The article also points out that many teenagers are simply looking to get as drunk as possible, in the shortest amount of time, and for the least amount of money. Obviously if you’re an alcohol-seeking teen in America, you don’t have the luxury of lounging around your living room with a glass of Merlot, savoring the flavor. You need to find something that can be covered by your babysitting money, that can be consumed in the narrow time frame in which adults are not around, and that can also give you the experience of “being drunk” so that repeat efforts won’t need to be made.
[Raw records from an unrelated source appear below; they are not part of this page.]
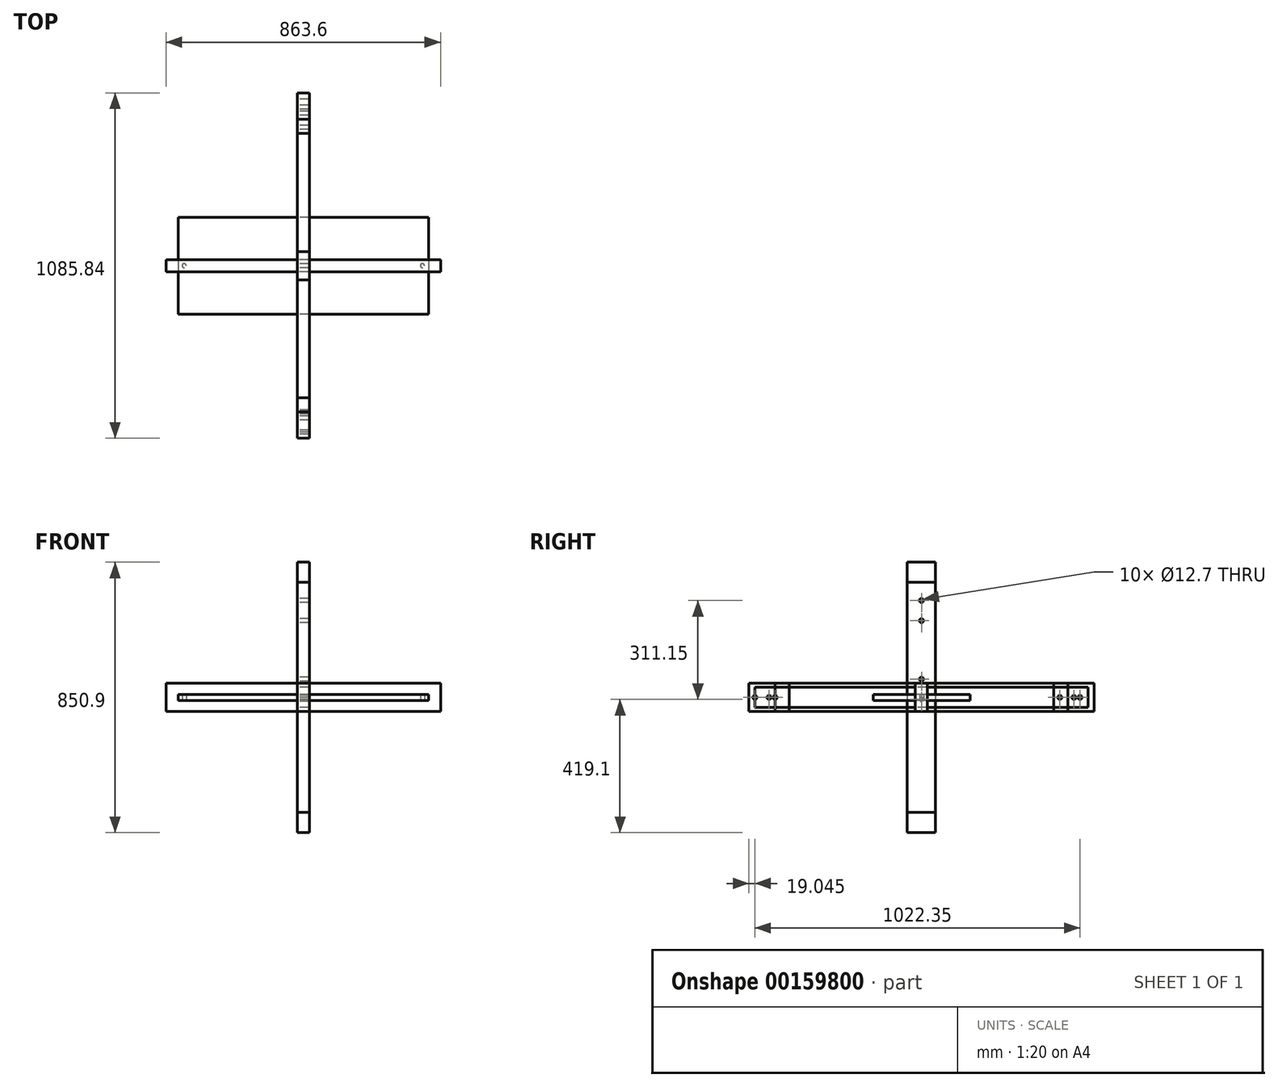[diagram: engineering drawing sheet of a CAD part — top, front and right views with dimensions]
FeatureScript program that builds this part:
annotation { "Feature Type Name" : "Feature", "Feature Type Description" : "" }
export const myFeature = defineFeature(function(context is Context, id is Id, definition is map)
    precondition{}
    {
        {
            var Q0;
            Q0=qCreatedBy(makeId("Front.planeOp"),FACE);
            var sketch = newSketch(context, id + "F0", { "sketchPlane" : qUnion([Q0])});
            skLineSegment(sketch, "E0.bottom", {"start": v(431.8, -44.45) * mm, "end": v(-431.8, -44.45) * mm});
            skLineSegment(sketch, "E0.top", {"start": v(431.8, 44.45) * mm, "end": v(-431.8, 44.45) * mm});
            skLineSegment(sketch, "E0.left", {"start": v(431.8, -44.45) * mm, "end": v(431.8, 44.45) * mm});
            skLineSegment(sketch, "E0.right", {"start": v(-431.8, -44.45) * mm, "end": v(-431.8, 44.45) * mm});
            skPoint(sketch, "E0.middle", {"position": v(0, 0) * mm});
            skSolve(sketch);
        }
        {
            var Q0;
            Q0 = qSketchRegion(id + "F0", true);
            extrude(context, id + "F1", {"entities" : qUnion([Q0]), "depth" : 38.1 * mm, "symmetric" : true});
        }
        {
            var Q0;
            Q0=qCreatedBy(makeId("Right.planeOp"),FACE);
            var sketch = newSketch(context, id + "F2", { "sketchPlane" : qUnion([Q0])});
            skLineSegment(sketch, "E1.bottom", {"start": v(542.93, -44.45) * mm, "end": v(-542.93, -44.45) * mm});
            skLineSegment(sketch, "E1.top", {"start": v(542.93, 44.45) * mm, "end": v(-542.93, 44.45) * mm});
            skLineSegment(sketch, "E1.left", {"start": v(542.93, -44.45) * mm, "end": v(542.93, 44.45) * mm});
            skLineSegment(sketch, "E1.right", {"start": v(-542.93, -44.45) * mm, "end": v(-542.93, 44.45) * mm});
            skPoint(sketch, "E1.middle", {"position": v(0, 0) * mm});
            skCircle(sketch, "E2", {"center": v(-523.88, 0) * mm, "radius": 6.35 * mm});
            skCircle(sketch, "E3", {"center": v(-460.38, 0) * mm, "radius": 6.35 * mm});
            skCircle(sketch, "E4", {"center": v(498.48, 0) * mm, "radius": 6.35 * mm});
            skPoint(sketch, "E4.centerSnap0", {"position": v(542.93, 0) * mm});
            skCircle(sketch, "E5", {"center": v(434.98, 0) * mm, "radius": 6.35 * mm});
            skSolve(sketch);
        }
        {
            var Q0;
            Q0 = qSketchRegion(id + "F2", true);
            extrude(context, id + "F3", {"entities" : qUnion([Q0]), "depth" : 38.1 * mm, "symmetric" : true});
        }
        {
            var Q0;
            Q0=qCreatedBy(makeId("Right.planeOp"),FACE);
            var sketch = newSketch(context, id + "F4", { "sketchPlane" : qUnion([Q0])});
            skLineSegment(sketch, "E6.bottom", {"start": v(-44.45, 361.95) * mm, "end": v(44.45, 361.95) * mm});
            skLineSegment(sketch, "E6.top", {"start": v(-44.45, -361.95) * mm, "end": v(44.45, -361.95) * mm});
            skLineSegment(sketch, "E6.left", {"start": v(-44.45, 361.95) * mm, "end": v(-44.45, -361.95) * mm});
            skLineSegment(sketch, "E6.right", {"start": v(44.45, 361.95) * mm, "end": v(44.45, -361.95) * mm});
            skPoint(sketch, "E6.middle", {"position": v(0, 0) * mm});
            skCircle(sketch, "E7", {"center": v(0, 304.8) * mm, "radius": 6.35 * mm});
            skCircle(sketch, "E8", {"center": v(0, 57.15) * mm, "radius": 6.35 * mm});
            skSolve(sketch);
        }
        {
            var Q0;
            Q0 = qSketchRegion(id + "F4", true);
            extrude(context, id + "F5", {"entities" : qUnion([Q0]), "depth" : 38.1 * mm, "symmetric" : true});
        }
        {
            var Q0;
            Q0=qCreatedBy(makeId("Right.planeOp"),FACE);
            var sketch = newSketch(context, id + "F6", { "sketchPlane" : qUnion([Q0])});
            skLineSegment(sketch, "E9.bottom", {"start": v(44.45, 425.45) * mm, "end": v(-44.45, 425.45) * mm});
            skLineSegment(sketch, "E9.top", {"start": v(44.45, -425.45) * mm, "end": v(-44.45, -425.45) * mm});
            skLineSegment(sketch, "E9.left", {"start": v(44.45, 425.45) * mm, "end": v(44.45, -425.45) * mm});
            skLineSegment(sketch, "E9.right", {"start": v(-44.45, 425.45) * mm, "end": v(-44.45, -425.45) * mm});
            skPoint(sketch, "E9.middle", {"position": v(0, 0) * mm});
            skCircle(sketch, "E10", {"center": v(0, 241.3) * mm, "radius": 6.35 * mm});
            skCircle(sketch, "E11", {"center": v(0, -6.35) * mm, "radius": 6.35 * mm});
            skSolve(sketch);
        }
        {
            var Q0;
            Q0 = qSketchRegion(id + "F6", true);
            extrude(context, id + "F7", {"entities" : qUnion([Q0]), "depth" : 38.1 * mm, "symmetric" : true});
        }
        {
            var Q0;
            Q0=qCreatedBy(makeId("Top.planeOp"),FACE);
            var sketch = newSketch(context, id + "F8", { "sketchPlane" : qUnion([Q0])});
            skLineSegment(sketch, "E12.bottom", {"start": v(393.7, 152.4) * mm, "end": v(-393.7, 152.4) * mm});
            skLineSegment(sketch, "E12.top", {"start": v(393.7, -152.4) * mm, "end": v(-393.7, -152.4) * mm});
            skLineSegment(sketch, "E12.left", {"start": v(393.7, 152.4) * mm, "end": v(393.7, -152.4) * mm});
            skLineSegment(sketch, "E12.right", {"start": v(-393.7, 152.4) * mm, "end": v(-393.7, -152.4) * mm});
            skPoint(sketch, "E12.middle", {"position": v(0, 0) * mm});
            skCircle(sketch, "E13", {"center": v(-374.65, 0) * mm, "radius": 6.35 * mm});
            skCircle(sketch, "E14", {"center": v(374.65, 0) * mm, "radius": 6.35 * mm});
            skPoint(sketch, "E14.centerSnap0", {"position": v(-393.7, 0) * mm});
            skSolve(sketch);
        }
        {
            var Q0;
            Q0 = qSketchRegion(id + "F8", true);
            extrude(context, id + "F9", {"entities" : qUnion([Q0]), "depth" : 19.05 * mm, "symmetric" : true});
        }
        {
            var Q0;
            Q0=qCreatedBy(makeId("Right.planeOp"),FACE);
            var sketch = newSketch(context, id + "F10", { "sketchPlane" : qUnion([Q0])});
            skLineSegment(sketch, "E15.bottom", {"start": v(523.88, -31.75) * mm, "end": v(-523.88, -31.75) * mm});
            skLineSegment(sketch, "E15.top", {"start": v(523.88, 31.75) * mm, "end": v(-523.88, 31.75) * mm});
            skLineSegment(sketch, "E15.left", {"start": v(523.88, -31.75) * mm, "end": v(523.88, 31.75) * mm});
            skLineSegment(sketch, "E15.right", {"start": v(-523.88, -31.75) * mm, "end": v(-523.88, 31.75) * mm});
            skPoint(sketch, "E15.middle", {"position": v(0, 0) * mm});
            skCircle(sketch, "E16", {"center": v(-479.43, 0) * mm, "radius": 6.35 * mm});
            skCircle(sketch, "E17", {"center": v(479.43, 0) * mm, "radius": 6.35 * mm});
            skPoint(sketch, "E17.centerSnap0", {"position": v(523.88, 0) * mm});
            skSolve(sketch);
        }
        {
            var Q0;
            Q0=makeQuery(id+"F10.imprint","IMPRINT",FACE,{"disambiguationData":[TD([[makeQuery(id+"F10.imprint","IMPRINT",EDGE,{"derivedFrom":sQuery(id+"F10.wireOp",EDGE,"E15.bottom")}),-1.0]])]});
            extrude(context, id + "F11", {"entities" : qUnion([Q0]), "depth" : 38.1 * mm, "symmetric" : true});
        }
        {
            var Q0;
            Q0=qCreatedBy(makeId("Right.planeOp"),FACE);
            var sketch = newSketch(context, id + "F12", { "sketchPlane" : qUnion([Q0])});
            skLineSegment(sketch, "E18.bottom", {"start": v(460.38, 44.45) * mm, "end": v(-460.38, 44.45) * mm});
            skLineSegment(sketch, "E18.top", {"start": v(460.38, -44.45) * mm, "end": v(-460.38, -44.45) * mm});
            skLineSegment(sketch, "E18.left", {"start": v(460.38, 44.45) * mm, "end": v(460.38, -44.45) * mm});
            skLineSegment(sketch, "E18.right", {"start": v(-460.38, 44.45) * mm, "end": v(-460.38, -44.45) * mm});
            skPoint(sketch, "E18.middle", {"position": v(0, 0) * mm});
            skSolve(sketch);
        }
        {
            var Q0;
            Q0=makeQuery(id+"F12.imprint","IMPRINT",FACE,{"disambiguationData":[TD([[makeQuery(id+"F12.imprint","IMPRINT",EDGE,{"derivedFrom":sQuery(id+"F12.wireOp",EDGE,"E18.bottom")}),1.0]])]});
            extrude(context, id + "F13", {"entities" : qUnion([Q0]), "depth" : 38.1 * mm, "symmetric" : true});
        }
        {
            var Q0;
            Q0=qCreatedBy(makeId("Right.planeOp"),FACE);
            var sketch = newSketch(context, id + "F14", { "sketchPlane" : qUnion([Q0])});
            skLineSegment(sketch, "E19.bottom", {"start": v(415.93, 44.45) * mm, "end": v(-415.93, 44.45) * mm});
            skLineSegment(sketch, "E19.top", {"start": v(415.93, -44.45) * mm, "end": v(-415.93, -44.45) * mm});
            skLineSegment(sketch, "E19.left", {"start": v(415.93, 44.45) * mm, "end": v(415.93, -44.45) * mm});
            skLineSegment(sketch, "E19.right", {"start": v(-415.93, 44.45) * mm, "end": v(-415.93, -44.45) * mm});
            skPoint(sketch, "E19.middle", {"position": v(0, 0) * mm});
            skSolve(sketch);
        }
        {
            var Q0;
            Q0 = qSketchRegion(id + "F14", true);
            extrude(context, id + "F15", {"entities" : qUnion([Q0]), "depth" : 38.1 * mm, "symmetric" : true});
        }
    });
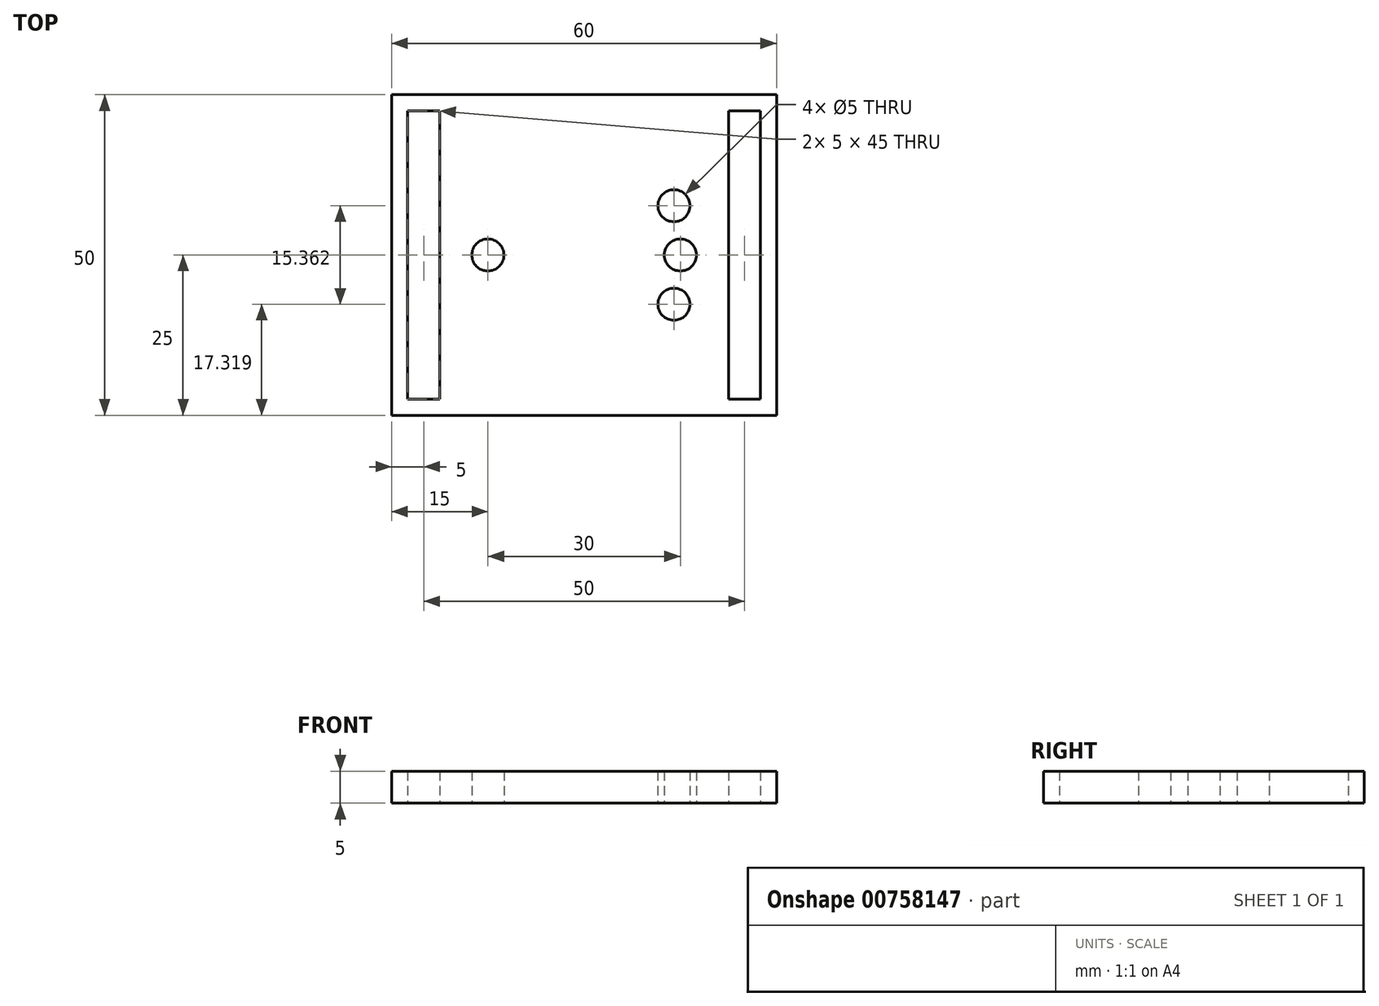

All that being said, cheap three-dollar energy drinks infused with booze have found the perfect customer in adolescents, and the danger to their safety is ultimately life-threatening.

Addressing the risks of such beverages with children could prevent them from making fatal mistakes come their first drinking experience. Informing them of what to look out for in those types of teenager party settings could make all the difference between them experiencing their first hangover and experiencing their first hangover in a hospital bed.